Most of these capabilities are associated with a “mission equipment package” that the Army has wisely decided to compete separately from the airframe.

If all goes according to plan, the on-board electronics will be provided to the airframe integrators as government-furnished equipment, and be installed on both of the future aircraft.

What that means in practical terms is that no matter how capable the airframes are that Bell/Textron, Boeing and Lockheed/Sikorsky offer, Future Vertical Lift cannot achieve its objectives unless the government-furnished electronic systems measure up to Army expectations.

“Measuring up” in this case will require adherence to several foundational design principles, without which the ability of Future Vertical Lift to keep pace with emerging threats will be uncertain. Here are four of them.


Modular open architectures. Future users must have the flexibility to upgrade or replace the baseline electronic systems with new technology as novel threats arise. That dictates the electronics not be so closely associated with the airframe that modifications are difficult or expensive.

Furthermore, the Army and its sister services cannot tolerate the installation of proprietary technologies that lock them into reliance on particular vendors. The systems must be modular and open to all qualified suppliers to assure that the best solutions are always available for rapid assimilation.

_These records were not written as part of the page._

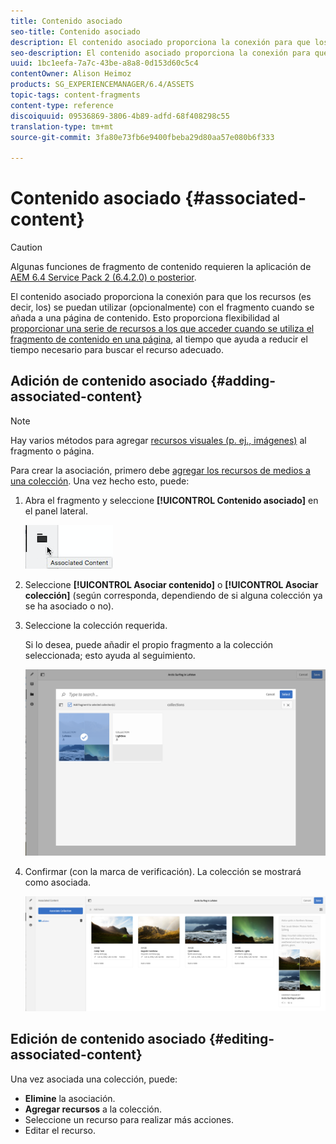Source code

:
 ```yaml
---
title: Contenido asociado
seo-title: Contenido asociado
description: El contenido asociado proporciona la conexión para que los recursos se puedan utilizar (opcionalmente) con el fragmento cuando se añada a una página de contenido.
seo-description: El contenido asociado proporciona la conexión para que los recursos se puedan utilizar (opcionalmente) con el fragmento cuando se añada a una página de contenido.
uuid: 1bc1eefa-7a7c-43be-a8a8-0d153d60c5c4
contentOwner: Alison Heimoz
products: SG_EXPERIENCEMANAGER/6.4/ASSETS
topic-tags: content-fragments
content-type: reference
discoiquuid: 09536869-3806-4b89-adfd-68f408298c55
translation-type: tm+mt
source-git-commit: 3fa80e73fb6e9400fbeba29d80aa57e080b6f333

---
```



# Contenido asociado {#associated-content}

>[!CAUTION]
>
>Algunas funciones de fragmento de contenido requieren la aplicación de [AEM 6.4 Service Pack 2 (6.4.2.0) o posterior](/help/release-notes/sp-release-notes.md).

El contenido asociado proporciona la conexión para que los recursos (es decir, los) se puedan utilizar (opcionalmente) con el fragmento cuando se añada a una página de contenido. Esto proporciona flexibilidad al [proporcionar una serie de recursos a los que acceder cuando se utiliza el fragmento de contenido en una página](/help/sites-authoring/content-fragments.md#using-associated-content), al tiempo que ayuda a reducir el tiempo necesario para buscar el recurso adecuado.

## Adición de contenido asociado {#adding-associated-content}

>[!NOTE]
>
>Hay varios métodos para agregar [recursos visuales (p. ej., imágenes)](content-fragments.md#fragments-with-visual-assets) al fragmento o página.

Para crear la asociación, primero debe [agregar los recursos de medios a una colección](managing-collections-touch-ui.md#adding-assets-to-a-collection). Una vez hecho esto, puede:

1. Abra el fragmento y seleccione **[!UICONTROL Contenido asociado]** en el panel lateral.

   ![chlimage_1-207](assets/chlimage_1-207.png)

1. Seleccione **[!UICONTROL Asociar contenido]** o **[!UICONTROL Asociar colección]** (según corresponda, dependiendo de si alguna colección ya se ha asociado o no).
1. Seleccione la colección requerida.

   Si lo desea, puede añadir el propio fragmento a la colección seleccionada; esto ayuda al seguimiento.

   ![cfm-6420-04](assets/cfm-6420-04.png)

1. Confirmar (con la marca de verificación). La colección se mostrará como asociada.

   ![cfm-6420-05](assets/cfm-6420-05.png)

## Edición de contenido asociado {#editing-associated-content}

Una vez asociada una colección, puede:

* **Elimine** la asociación.
* **Agregar recursos** a la colección.
* Seleccione un recurso para realizar más acciones.
* Editar el recurso.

This largely has to do with employing software-defined systems that use a common operating language and shared standards to assure easy upgrades. Program overseer Major General Walter Rugen describes the design philosophy as analogous with an Android smart phone architecture rather than the proprietary Apple

operating system.

Resilient mesh network. Both the Black Hawk replacement and the new recon rotorcraft will operate in a joint warfighting environment where the ability to share data with off-board systems, both manned and unmanned, is essential. The new aircraft therefore must have advanced communications capabilities capable of exploiting all the connectivity options available across the radio-frequency portion of the electromagnetic spectrum.

Army planners say the best solution is a mesh network in which all potential players are instantly available through a seamlessly interoperable communications environment. No matter how capable each airframe is, they must be able to tap other sources for situational awareness and target information with the immediacy that only continuous connectivity delivers.

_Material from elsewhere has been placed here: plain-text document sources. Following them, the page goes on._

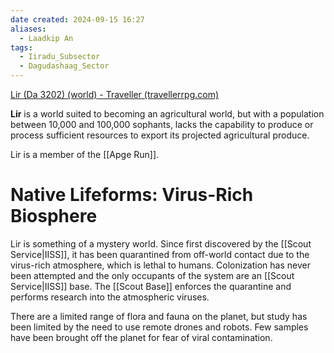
 ```yaml
---
date created: 2024-09-15 16:27
aliases:
  - Laadkip An
tags:
  - Iiradu_Subsector
  - Dagudashaag_Sector
---
```


[Lir (Da 3202) (world) - Traveller (travellerrpg.com)](https://wiki.travellerrpg.com/Lir_(Da_3202)_(world))

**Lir** is a world suited to becoming an agricultural world, but with a population between 10,000 and 100,000 sophants, lacks the capability to produce or process sufficient resources to export its projected agricultural produce.

Lir is a member of the [[Apge Run]].

# Native Lifeforms: Virus-Rich Biosphere

Lir is something of a mystery world. Since first discovered by the [[Scout Service|IISS]], it has been quarantined from off-world contact due to the virus-rich atmosphere, which is lethal to humans. Colonization has never been attempted and the only occupants of the system are an [[Scout Service|IISS]] base. The [[Scout Base]] enforces the quarantine and performs research into the atmospheric viruses.

There are a limited range of flora and fauna on the planet, but study has been limited by the need to use remote drones and robots. Few samples have been brought off the planet for fear of viral contamination.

Manned/unmanned teaming. Much of the dangerous work in future airborne operations will be performed by unmanned systems. These systems come in two flavors: attritable, inexpensive vehicles typically carried by the manned airframe that deliver tailored effects like jamming beyond the range of the aircraft, and autonomous drones that will generally be launched from the ground.

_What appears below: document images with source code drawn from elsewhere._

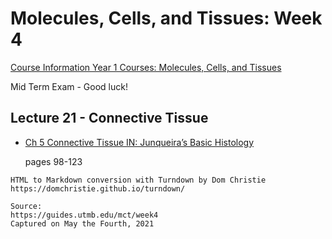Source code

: # Molecules, Cells, and Tissues: Week 4

[Course Information Year 1 Courses: Molecules, Cells, and Tissues](/usmle/mct/course-information.md)

Mid Term Exam - Good luck!

## Lecture 21 - Connective Tissue

*   [Ch 5 Connective Tissue IN: Junqueira’s Basic Histology](http://libux.utmb.edu/login?url=https://accessmedicine.mhmedical.com/content.aspx?bookid=2430&sectionid=190277032)
    
    pages 98-123

```
HTML to Markdown conversion with Turndown by Dom Christie
https://domchristie.github.io/turndown/

Source:
https://guides.utmb.edu/mct/week4
Captured on May the Fourth, 2021
```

Future Vertical Lift must have the ability to operate both types of unmanned systems in order to realize its full warfighting potential. The Army has made good progress on developing both air-launched effects and next-generation tactical drones that will complement the lethality and versatility of the manned aircraft.

Automated diagnostics and decision aids. Although the value of artificial intelligence on the near-term battlefield has been somewhat oversold, the pace of future conflicts will demand automation of many aircraft functions. Pilots will need continuous updates of aircraft status, and their tactical decisions will need to be informed by AI-type support.

The relevance of artificial intelligence and machine learning will likely grow steadily in the future, thus underscoring the importance of open architectures and software-defined systems. Without automation of many on-board activities, users will be hard-pressed to operate successfully in the contested airspace of tomorrow.

The good news is that many of the digital advances being developed for incorporation on Future Vertical Lift aircraft can also be applied to rotorcraft already in the fleet. For instance, the Apache attack helicopter is destined to remain in the active fleet through mid-century; any plan for assuring its continued relevance in combat necessarily must include the use of systems similar to those being developed for Future Vertical Lift.

Several companies offering technology for use on Future Vertical Lift aircraft contribute to my think tank.